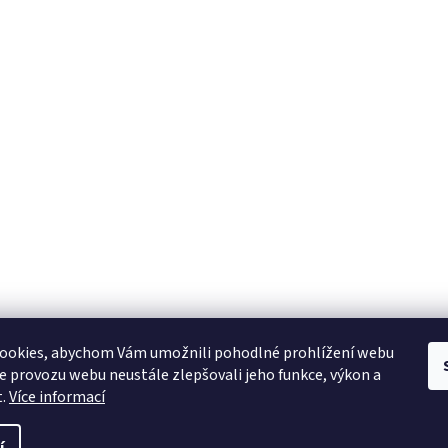
ookies, abychom Vám umožnili pohodlné prohlížení webu
ze provozu webu neustále zlepšovali jeho funkce, výkon a
t.
Více informací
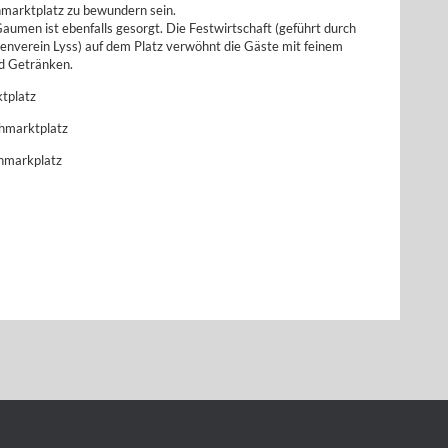
marktplatz zu bewundern sein.
aumen ist ebenfalls gesorgt. Die Festwirtschaft (geführt durch
ienverein Lyss) auf dem Platz verwöhnt die Gäste mit feinem
d Getränken.
tplatz
ehmarktplatz
ehmarkplatz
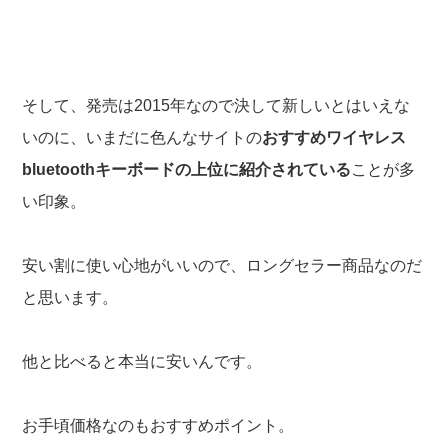
そして、発売は2015年なので決して新しいとはいえな
いのに、いまだに色んなサイトの
おすすめワイヤレス
bluetoothキーボードの上位に紹介されている
ことが多
い印象。
安い割に使い心地がいいので、ロングセラー商品なのだ
と思います。
他と比べると本当に安いんです。
お手頃価格なのもおすすめポイント。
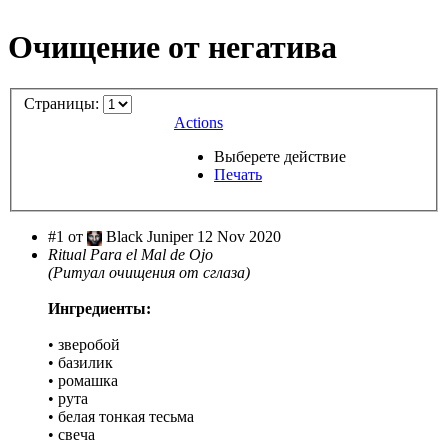
Очищение от негатива
Страницы:
Actions
Выберете действие
Печать
#1 от
Black Juniper 12 Nov 2020
Ritual Para el Mal de Ojo
(Ритуал очищения от сглаза)
Ингредиенты:
• зверобой
• базилик
• ромашка
• рута
• белая тонкая тесьма
• свеча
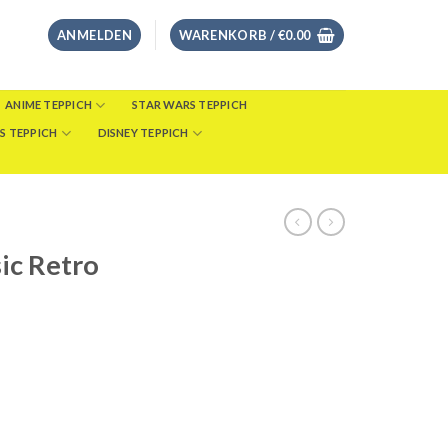
ANMELDEN
WARENKORB /
€
0.00
ANIME TEPPICH
STAR WARS TEPPICH
S TEPPICH
DISNEY TEPPICH
ic Retro
eisspanne:
8.00
s
46.00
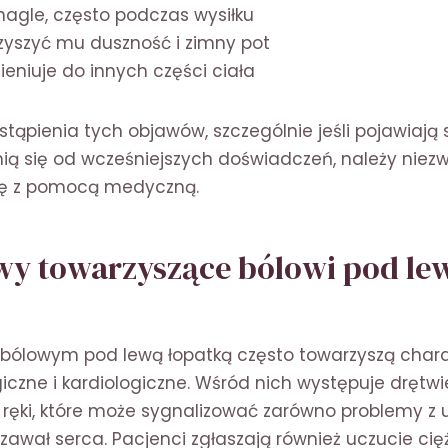
nagle, często podczas wysiłku
yszyć mu duszność i zimny pot
eniuje do innych części ciała
ąpienia tych objawów, szczególnie jeśli pojawiają s
nią się od wcześniejszych doświadczeń, należy niez
ię z pomocą medyczną.
wy towarzyszące bólowi pod le
bólowym pod lewą łopatką często towarzyszą char
iczne i kardiologiczne. Wśród nich występuje drętwi
 ręki, które może sygnalizować zarówno problemy z
zawał serca. Pacjenci zgłaszają również uczucie cię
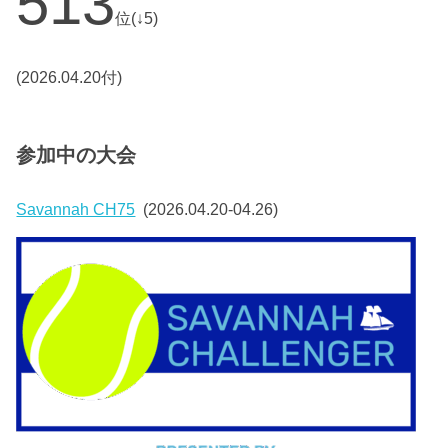
513
位(↓5)
(2026.04.20付)
参加中の大会
Savannah CH75
(2026.04.20-04.26)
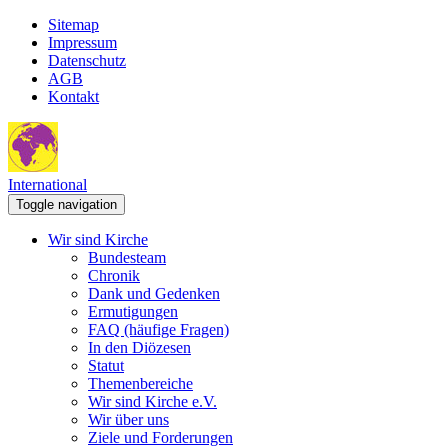
Sitemap
Impressum
Datenschutz
AGB
Kontakt
International
Toggle navigation
Wir sind Kirche
Bundesteam
Chronik
Dank und Gedenken
Ermutigungen
FAQ (häufige Fragen)
In den Diözesen
Statut
Themenbereiche
Wir sind Kirche e.V.
Wir über uns
Ziele und Forderungen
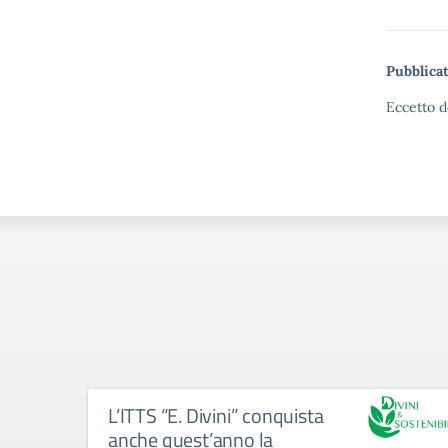
Pubblicat
Eccetto d
L’ITTS “E. Divini” conquista
anche quest’anno la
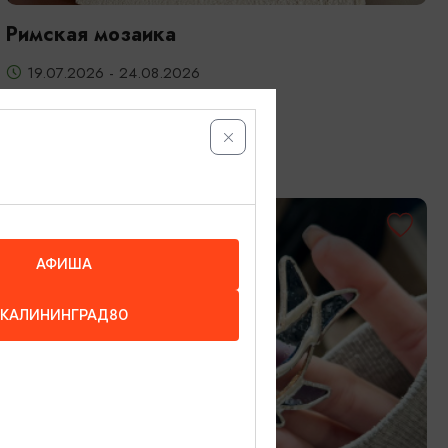
Римская мозаика
19.07.2026 - 24.08.2026
Калининград, Студия «Стёкла»
ОТ 3200₽
АФИША
КАЛИНИНГРАД80
МАСТЕР-КЛАССЫ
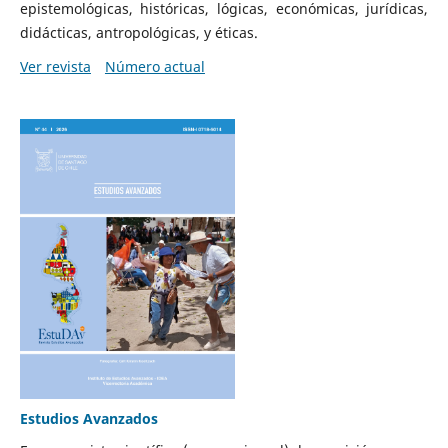
epistemológicas, históricas, lógicas, económicas, jurídicas,
didácticas, antropológicas, y éticas.
Ver revista
Número actual
Estudios Avanzados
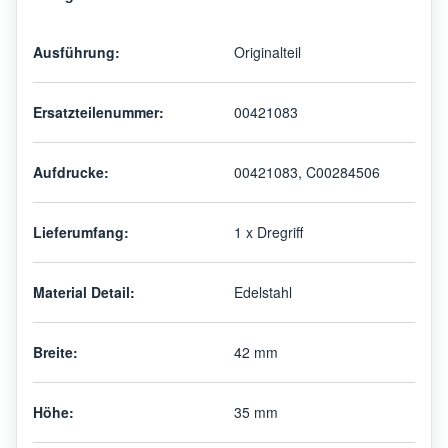
Ausführung:
Originalteil
Ersatzteilenummer:
00421083
Aufdrucke:
00421083, C00284506
Lieferumfang:
1 x Dregriff
Material Detail:
Edelstahl
Breite:
42 mm
Höhe:
35 mm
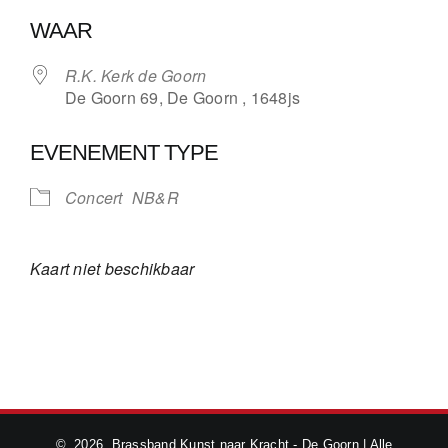
Download ICS
Google Calendar
WAAR
R.K. Kerk de Goorn
De Goorn 69, De Goorn , 1648js
EVENEMENT TYPE
Concert
NB&R
Kaart niet beschikbaar
©
2026 Brassband Kunst naar Kracht - De Goorn | Alle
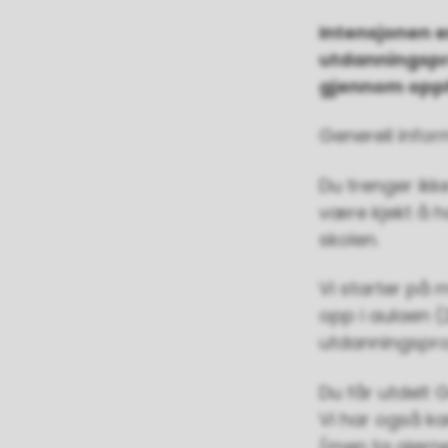
Intensjonen er
utdanningspr
gjennom opph
Generell infor
Du trenger ikk
være kjekt å ha
skolen.
Vi starter på m
opp i aulaen (2
utdanningspr
Du får utdelt 
Vi har også ka
(men ta gjern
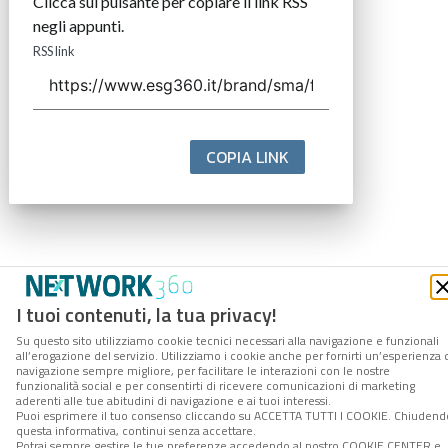
Clicca sul pulsante per copiare il link RSS
negli appunti.
RSS link
COPIA LINK
I tuoi contenuti, la tua privacy!
Su questo sito utilizziamo cookie tecnici necessari alla navigazione e funzionali
all’erogazione del servizio. Utilizziamo i cookie anche per fornirti un’esperienza 
navigazione sempre migliore, per facilitare le interazioni con le nostre
funzionalità social e per consentirti di ricevere comunicazioni di marketing
aderenti alle tue abitudini di navigazione e ai tuoi interessi.
Puoi esprimere il tuo consenso cliccando su ACCETTA TUTTI I COOKIE. Chiudend
questa informativa, continui senza accettare.
Potrai sempre gestire le tue preferenze accedendo al nostro COOKIE CENTER e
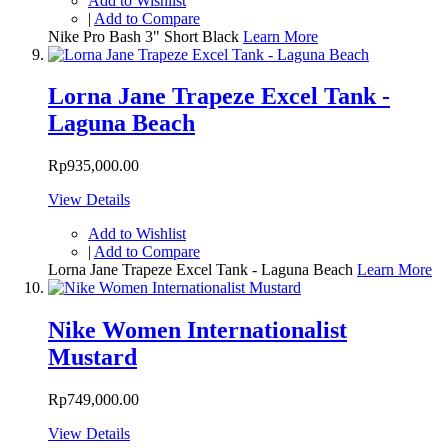
Add to Wishlist
|
Add to Compare
Nike Pro Bash 3" Short Black
Learn More
Lorna Jane Trapeze Excel Tank -
Laguna Beach
Rp935,000.00
View Details
Add to Wishlist
|
Add to Compare
Lorna Jane Trapeze Excel Tank - Laguna Beach
Learn More
Nike Women Internationalist
Mustard
Rp749,000.00
View Details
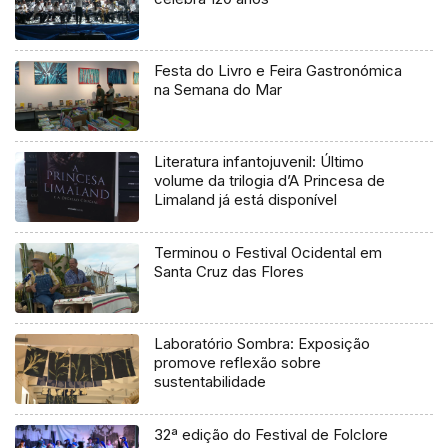
Festa do Livro e Feira Gastronómica
na Semana do Mar
Literatura infantojuvenil: Último
volume da trilogia d’A Princesa de
Limaland já está disponível
Terminou o Festival Ocidental em
Santa Cruz das Flores
Laboratório Sombra: Exposição
promove reflexão sobre
sustentabilidade
32ª edição do Festival de Folclore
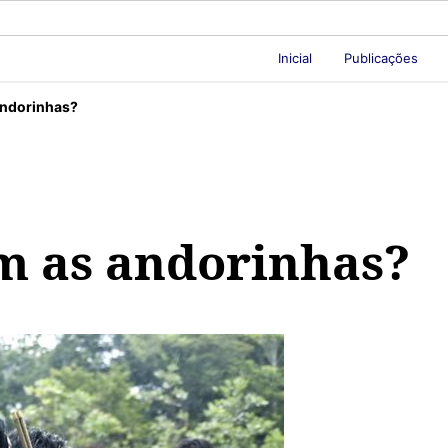
Inicial
Publicações
andorinhas?
m as andorinhas?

::::

**Work required:**
Reproduce the text of all the data above, line for line and without any alteration. Leave the pictures out of your answer.

**Reply:**
ookies, abychom Vám umožnili pohodlné prohlížení webu
ze provozu webu neustále zlepšovali jeho funkce, výkon a
t.
Více informací
marktplatz zu bewundern sein.
aumen ist ebenfalls gesorgt. Die Festwirtschaft (geführt durch
ienverein Lyss) auf dem Platz verwöhnt die Gäste mit feinem
d Getränken.
tplatz
ehmarktplatz
ehmarkplatz
そして、発売は2015年なので決して新しいとはいえな
いのに、いまだに色んなサイトの
おすすめワイヤレス
bluetoothキーボードの上位に紹介されている
ことが多
い印象。
安い割に使い心地がいいので、ロングセラー商品なのだ
と思います。
他と比べると本当に安いんです。
お手頃価格なのもおすすめポイント。
Очищение от негатива
Страницы:
Actions
Выберете действие
Печать
#1 от
Black Juniper 12 Nov 2020
Ritual Para el Mal de Ojo
(Ритуал очищения от сглаза)
Ингредиенты:
• зверобой
• базилик
• ромашка
• рута
• белая тонкая тесьма
• свеча
ANMELDEN
WARENKORB /
€
0.00
ANIME TEPPICH
STAR WARS TEPPICH
S TEPPICH
DISNEY TEPPICH
ic Retro
eisspanne:
8.00
s
46.00
nagle, często podczas wysiłku
yszyć mu duszność i zimny pot
eniuje do innych części ciała
ąpienia tych objawów, szczególnie jeśli pojawiają s
nią się od wcześniejszych doświadczeń, należy niez
ię z pomocą medyczną.
wy towarzyszące bólowi pod le
bólowym pod lewą łopatką często towarzyszą char
iczne i kardiologiczne. Wśród nich występuje drętwi
 ręki, które może sygnalizować zarówno problemy z
zawał serca. Pacjenci zgłaszają również uczucie cię
513
位(↓5)
(2026.04.20付)
参加中の大会
Savannah CH75
(2026.04.20-04.26)
Sitemap
Impressum
Datenschutz
AGB
Kontakt
International
Toggle navigation
Wir sind Kirche
Bundesteam
Chronik
Dank und Gedenken
Ermutigungen
FAQ (häufige Fragen)
In den Diözesen
Statut
Themenbereiche
Wir sind Kirche e.V.
Wir über uns
Ziele und Forderungen
Pubblicat
Eccetto d
L’ITTS “E. Divini” conquista
anche quest’anno la
Римская мозаика
19.07.2026 - 24.08.2026
Калининград, Студия «Стёкла»
ОТ 3200₽
АФИША
КАЛИНИНГРАД80
МАСТЕР-КЛАССЫ
epistemológicas, históricas, lógicas, económicas, jurídicas,
didácticas, antropológicas, y éticas.
Ver revista
Número actual
Estudios Avanzados
Ausführung:
Originalteil
Ersatzteilenummer:
00421083
Aufdrucke:
00421083, C00284506
Lieferumfang:
1 x Dregriff
Material Detail:
Edelstahl
Breite:
42 mm
Höhe:
35 mm
Download ICS
Google Calendar
WAAR
R.K. Kerk de Goorn
De Goorn 69, De Goorn , 1648js
EVENEMENT TYPE
Concert
NB&R
Kaart niet beschikbaar
©
2026 Brassband Kunst naar Kracht - De Goorn | Alle
Intensjonen er
utdanningspr
gjennom opph
Generell infor
Du trenger ikk
være kjekt å ha
skolen.
Vi starter på m
opp i aulaen (2
utdanningspr
Du får utdelt 
Vi har også ka
(men ta gjern
Clicca sul pulsante per copiare il link RSS
negli appunti.
RSS link
COPIA LINK
I tuoi contenuti, la tua privacy!
Su questo sito utilizziamo cookie tecnici necessari alla navigazione e funzionali
all’erogazione del servizio. Utilizziamo i cookie anche per fornirti un’esperienza 
navigazione sempre migliore, per facilitare le interazioni con le nostre
funzionalità social e per consentirti di ricevere comunicazioni di marketing
aderenti alle tue abitudini di navigazione e ai tuoi interessi.
Puoi esprimere il tuo consenso cliccando su ACCETTA TUTTI I COOKIE. Chiudend
questa informativa, continui senza accettare.
Potrai sempre gestire le tue preferenze accedendo al nostro COOKIE CENTER e
Add to Wishlist
|
Add to Compare
Nike Pro Bash 3" Short Black
Learn More
Lorna Jane Trapeze Excel Tank -
Laguna Beach
Rp935,000.00
View Details
Add to Wishlist
|
Add to Compare
Lorna Jane Trapeze Excel Tank - Laguna Beach
Learn More
Nike Women Internationalist
Mustard
Rp749,000.00
View Details
Festa do Livro e Feira Gastronómica
na Semana do Mar
Literatura infantojuvenil: Último
volume da trilogia d’A Princesa de
Limaland já está disponível
Terminou o Festival Ocidental em
Santa Cruz das Flores
Laboratório Sombra: Exposição
promove reflexão sobre
sustentabilidade
32ª edição do Festival de Folclore
Inicial
Publicações
andorinhas?
m as andorinhas?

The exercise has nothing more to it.